SUD AFRICA. Le grotte funerarie di Homo naledi.

Pubblicato il : 12 maggio 2017
naledi

Nuovi importanti fossili di Homo naledi sono stati scoperti in una profonda camera del sistema di caverne sudafricano di Rising Star, un vero labirinto sotterraneo in cui nel 2013 erano stati trovati numerosi resti fossili di una enigmatica specie ominide.
Solo nel 2015, dopo un attenta analisi dei reperti, la specie – capace di andatura perfettamente bipede, ma con alcune caratteristiche che ricordano l’australopiteco – è stata attribuita al nostro genere, con il nome di H. naledi.
L’estrema difficoltà di accesso al luogo in cui sono stati ritrovati i nuovi resti suffraga l’idea che H. naledi conservasse i propri morti, un comportamento sorprendente che suggerisce una notevole intelligenza e il possibile sviluppo di una forma iniziale di cultura.
I fossili – descritti in un articolo su “eLife” – appartengono ad almeno tre individui (due adulti e un bambino di età presumibilmente inferiore ai cinque anni) e comprendono un “cranio meravigliosamente completo”, come ha detto John Hawks, antropologo all’Università di Wisconsin-Madison e coautore dello studio,
Lo scheletro di “Neo”, come è stato soprannominato questo eccezionale reperto, è “uno dei più completi mai scoperti, tecnicamente più completo del famoso fossile di Lucy grazie alla conservazione del cranio e della mandibola”, spiega Lee Berger, dell’Università di Witwatersrand, in Sud Africa, e coautore dello studio.
Del secondo adulto sono state invece identificate solo le ossa delle gambe e una mascella, mentre del bambino sono state rinvenute le ossa della testa e di parte del corpo.

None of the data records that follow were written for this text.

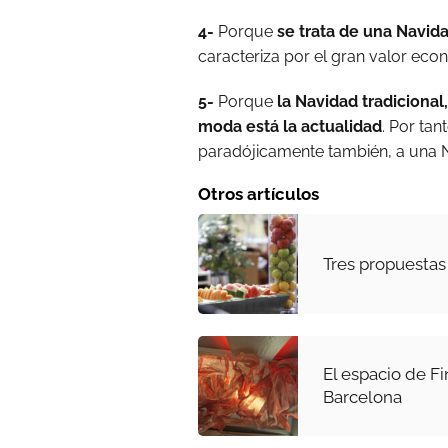
4-
Porque
se trata de una Navid
caracteriza por el gran valor eco
5-
Porque
la Navidad tradicional,
moda está la actualidad
. Por tan
paradójicamente también, a una N
Otros artículos
Tres propuestas 
El espacio de F
Barcelona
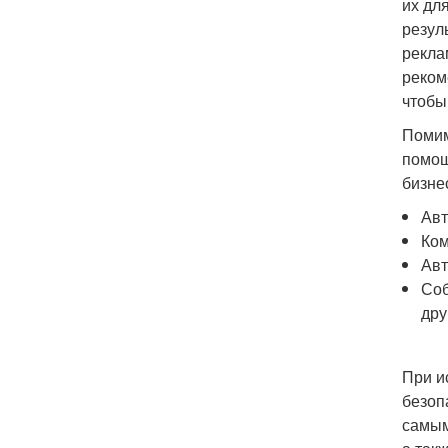
их дл
резул
рекла
реком
чтобы
Помим
помощ
бизне
Авт
Ком
Авт
Соб
дру
При и
безоп
самым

L’analisi di questi resti ha permesso di confermare le ipotesi sulla complessione e la statura di H. naledi e il fatto che era in grado di camminare con andatura bipede ma anche di arrampicarsi con efficienza. Anche le vertebre sono eccezionalmente conservate, e hanno una forma, dice Berger, “che abbiamo visto solo nei Neanderthal“.
In un articolo di accompagnamento all’altro, i ricercatori descrivono come hanno accuratamente stabilito l’epoca in cui visse H. naledi: tra i 236.000 e i 335.000 anni fa. “Quando abbiamo individuato i fossili, la maggior parte dei paleoantropologi era convinta che avessero un milione o due milioni di anni, ma ora abbiamo dimostrato che sono molto più recenti”, dice Paul Dirks della James Cook University e coautore di un terzo studio su H .naledi. E aggiunge: “La nuova datazione lo colloca in un momento in cui troviamo molti strumenti in Africa. E ciò significa che non è più possibile dare per scontato che a fare questi strumenti siano stati i primi Homo sapiens.
L’area in cui sono stati trovati i resti, chiamata Camera Lesedi, si trova a circa 100 metri dalla Camera Dinaledi – la parte della grotta in cui erano stati trovati i primi fossili di H. naledi – ma accedervi è ancora più difficile. “Questo dà peso all’ipotesi che H. naledi sfruttasse luoghi scuri e remoti per conservare i suoi morti. Quali sono le probabilità che un secondo evento quasi identico sia un puro caso?”, osserva Hawks, in risposta a quanti avevano sollevato obiezioni sull’intenzionalità della collocazione dei resti trovati nella Camera Dinaledi.
L’idea che H. naledi nascondesse i morti in camere sotterranee difficili da raggiungere ha un parallelo nei Neanderthal. Nella grotta spagnola di Sima de los Huesos, infatti, vi è la prova che i neanderthaliani occultavano i corpi dei loro compagni morti già 400.000 anni fa.
L’aspetto più sconcertante della scoperta, osserva Hawks, è che le dimensioni del cervello di questa creatura erano circa un terzo delle nostre, un tratto che lo distingue chiaramente da noi e dai Neanderthal. Eppure H. naledi sembra condividere un aspetto molto profondo con il comportamento umano: una costante cura per i suoi simili che continuava dopo la loro morte. “Certo con stupore, ma vi possiamo vedere le radici più profonde delle pratiche culturali umane”.